Military officer of Shu Han state (died 222)

Fu Rong (died 222 A.D.) was a Chinese military general of the state of Shu Han during the Three Kingdoms period of China.

==Life==
Fu Rong was from Yiyang Commandery, which is in present-day Xinyang, Henan. In 221, he followed Liu Bei in the campaign against Sun Quan's forces, leading to the Battle of Xiaoting. In 222, Sun Quan's general Lu Xun defeated Liu Bei's forces at Xiaoting and Yiling and forced them to retreat. Fu Rong volunteered to cover the rear during the Shu retreat. He continued to hold his ground firmly and vent his fury on the enemy even though all his comrades had already been killed. When the Wu soldiers offered him a chance to surrender, he replied, "Dogs of Wu! How could a Han general ever surrender?" He was eventually killed in action. Emperor Wu, the founding emperor of the Jin dynasty, specifically mentioned this incident in his decree.

Fu Rong's son, Fu Qian, continued serving Shu as a military general until his death during the conquest of Shu by Wei in 263.

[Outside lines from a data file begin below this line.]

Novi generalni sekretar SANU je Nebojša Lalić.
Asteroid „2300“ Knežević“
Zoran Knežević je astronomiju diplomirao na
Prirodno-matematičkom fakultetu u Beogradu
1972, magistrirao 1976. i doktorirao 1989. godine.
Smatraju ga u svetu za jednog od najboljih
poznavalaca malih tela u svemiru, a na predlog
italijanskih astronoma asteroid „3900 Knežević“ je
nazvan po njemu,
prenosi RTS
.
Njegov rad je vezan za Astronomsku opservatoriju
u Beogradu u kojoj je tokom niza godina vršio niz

==In Romance of the Three Kingdoms==
In the 14th-century historical novel Romance of the Three Kingdoms, Fu Rong is renamed Fu Tong (傅彤). After Liu Bei's defeat at the Battle of Xiaoting, Fu Rong volunteers to cover the rear from pursuing enemy troops. He is eventually surrounded by the enemy. The Wu general Ding Feng shouts at him: "Many Shu soldiers have died while others have surrendered. Your lord Liu Bei has been captured. Now that you are exhausted and isolated, why don't you surrender early?" Fu Rong replies sternly: "I am an officer of (Shu) Han, how can I surrender to the dogs of Wu?", after which he grabs his spear, mounts his horse, and leads his men to make a last stand. However, after fighting for more than 100 rounds, Fu Rong is unable to break out of the encirclement. After sighing "I have come to my end!", he vomits blood and dies.